Фашист, пытаясь скрыться от меня, резко, штопором, поворачивается в противоположную сторону и уменьшает угол пикирования. Чтобы не потерять «фоккера», я повторяю за ним маневр. «Як», сжатый воздухом, поворачивается с трудом. На моем самолете открытая кабина. Для улучшения обзора я снял верхнюю часть фонаря, поэтому упругие струи воздуха, хлестнув мне в лицо, сорвали очки. Глаза застилает мутная пелена. Противника уже не вижу. Обхитрил? Вырвался? Нет!
Враг снова передо мной. А земля? Она бешено несется на меня. Пора выходить из пикирования. Но почему фашист все еще пикирует? Не потерял ли он сознание? Тем лучше. Мне дальше пикировать нельзя: не хватит высоты на вывод и врежусь в землю.
Опасаясь развалить «як», пытаюсь осторожно поднять его нос. Ручка ни с места, ее словно кто-то держит. «Засосало? Самолет потерял управление?» От такой догадки сразу стало не до погони. Выпрыгнуть с парашютом, пока не поздно? Но при такой скорости не отделишься от кабины. Выпустить посадочные щитки? Тоже нельзя: напором воздуха их сломает, и тогда будет еще хуже.

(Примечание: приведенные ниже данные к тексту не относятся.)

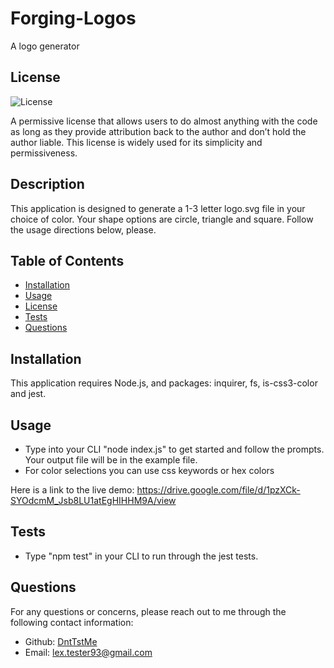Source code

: # Forging-Logos
A logo generator

## License
![License](https://img.shields.io/badge/license-MIT%20License-brightgreen)

A permissive license that allows users to do almost anything with the code as long as they provide attribution back to the author and don’t hold the author liable. This license is widely used for its simplicity and permissiveness.

## Description
This application is designed to generate a 1-3 letter logo.svg file in your choice of color. Your shape options are circle, triangle and square. Follow the usage directions below, please. 


## Table of Contents
- [Installation](#installation)
- [Usage](#instructions)
- [License](#license)
- [Tests](#test)
- [Questions](#questions)

## Installation
This application requires Node.js, and packages: inquirer, fs, is-css3-color  and jest.

## Usage
* Type into your CLI "node index.js" to get started and follow the prompts. Your output file will be in the example file.
* For color selections you can use css keywords or hex colors

Here is a link to the live demo: 
https://drive.google.com/file/d/1pzXCk-SYOdcmM_Jsb8LU1atEgHIHHM9A/view


## Tests
* Type "npm test" in your CLI to run through the jest tests.

## Questions
For any questions or concerns, please reach out to me through the following contact information:

- Github: [DntTstMe](https://github.com/DntTstMe)
- Email: lex.tester93@gmail.com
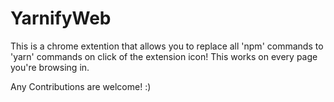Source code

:# YarnifyWeb

This is a chrome extention that allows you to replace all 'npm' commands to 'yarn' commands on click of the extension icon! This works on every page you're browsing in. 

Any Contributions are welcome! :) 
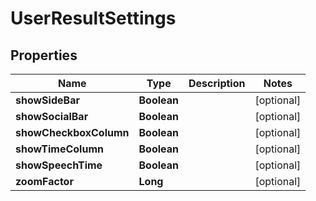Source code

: 

# UserResultSettings


## Properties

| Name | Type | Description | Notes |
|------------ | ------------- | ------------- | -------------|
|**showSideBar** | **Boolean** |  |  [optional] |
|**showSocialBar** | **Boolean** |  |  [optional] |
|**showCheckboxColumn** | **Boolean** |  |  [optional] |
|**showTimeColumn** | **Boolean** |  |  [optional] |
|**showSpeechTime** | **Boolean** |  |  [optional] |
|**zoomFactor** | **Long** |  |  [optional] |



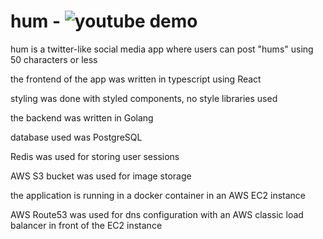 # hum - ![youtube demo](https://youtu.be/Q72qRC1Hz2I)

hum is a twitter-like social media app where users can post "hums" using 50 characters or less

the frontend of the app was written in typescript using React

styling was done with styled components, no style libraries used

the backend was written in Golang

database used was PostgreSQL

Redis was used for storing user sessions

AWS S3 bucket was used for image storage

the application is running in a docker container in an AWS EC2 instance

AWS Route53 was used for dns configuration with an AWS classic load balancer in front of the EC2 instance

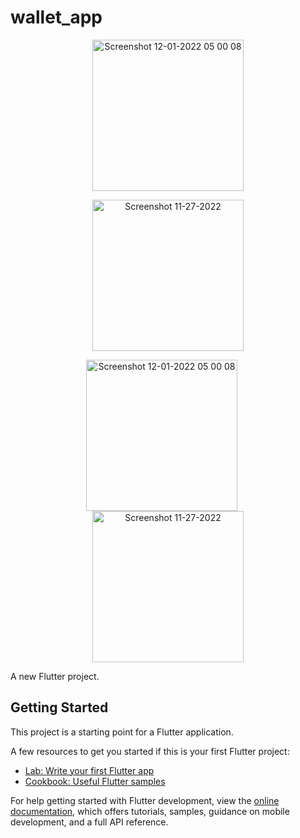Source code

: # wallet_app

<p style="text-align: center;">
  <img width="242" alt="Screenshot 12-01-2022 05 00 08" src="https://github.com/user-attachments/assets/8029a981-76a7-47f7-8327-67949ac5dbeb" />
</p>
<p style="text-align: center;">
  <img width="242" alt="Screenshot 11-27-2022" src="https://github.com/user-attachments/assets/bdb8a799-fba6-4977-bfa7-3892f8e82bb4" />
</p>


<p style="text-align: center;">
  <img width="242" alt="Screenshot 12-01-2022 05 00 08" src="https://github.com/user-attachments/assets/8029a981-76a7-47f7-8327-67949ac5dbeb" style="margin-right: 20px;" />
  <img width="242" alt="Screenshot 11-27-2022" src="https://github.com/user-attachments/assets/bdb8a799-fba6-4977-bfa6-3892f8e82bb4" />
</p>

A new Flutter project.

## Getting Started

This project is a starting point for a Flutter application.

A few resources to get you started if this is your first Flutter project:

- [Lab: Write your first Flutter app](https://docs.flutter.dev/get-started/codelab)
- [Cookbook: Useful Flutter samples](https://docs.flutter.dev/cookbook)

For help getting started with Flutter development, view the
[online documentation](https://docs.flutter.dev/), which offers tutorials,
samples, guidance on mobile development, and a full API reference.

В такие мгновения к летчику приходят тревожные мысли. И это неплохо. Опасность, как правило, придает решительности и сил, прогоняя самую скверную штуку в полете — растерянность.
Мышцы до предела напружинены. Обе руки изо всех сил тянут на себя ручку управления. «Як» нехотя, вяло, но слушается меня. Я понимаю, что если и дальше он поведет себя так, то встречи с землей не избежать.
Взгляд скользнул по «фоккеру». Он тоже выходит из пикирования. Теперь я вижу, что у него может не хватить высоты. А у меня? Моя машина легче, и ей высоты на вывод требуется меньше. Упираясь ногами в педали, сильнее тяну ручку. Перегрузка силой в тонну, а то и больше наваливается на меня, вдавливает в сиденье. В глазах темно. Дышать невозможно. Ну и пусть! Только бы выдержал «як». Жду и тяну ручку, тяну и жду.
Хотя земли не вижу, но ощущаю ее всеми клетками тела. Она теперь опаснее всякого врага. Наконец я почувствовал, как самолет стремительно поднимает нос. Машина стала послушнее, и я ослабил давление на ручку. В глазах посветлело. Земля, хотя и близко, бежала подо мной.
Где же «фоккер»? Впереди нет. Скрыться не мог. И вдруг я увидел его под левым крылом своего истребителя. Увидел так близко, что, боясь столкновения, метнулся кверху. Но что такое? Враг скользит по земле, и от него, словно от несущегося по воде глиссера, летят брызги. Потом «фоккер» делает сальто и, как стеклянный, разбивается вдребезги.
А ведь, наверно, он готовил мне такую участь. Картина победы всегда бодрит. Мне хочется петь и смеяться. Если есть в опасности поэзия борьбы, то вот она!
На радостях помчался ввысь, крутя восходящие бочки. В голубом небе приветливо светит солнце. Надо мной летает тройка «яков» да в стороне, охваченный огнем, падает «фоккер».
— Сулам, это ты скучаешь в тройке?
— Я, товарищ командир!
— Твоя жертва горит?
— Моя, товарищ командир.
В бою у нас не было принято обращаться друг к другу по установленным позывным. «Тюльпан-102»… «Тюльпан-103»… Это звучит как-то отчужденно. Сознание сразу не воспринимает позывные, приходится соображать, к кому же относится этот «тюльпан» с цифрой. А в бою дорог каждый миг. И мы отходим от правил. Имя, названное знакомым голосом, говорит сразу все и даже передает настроение.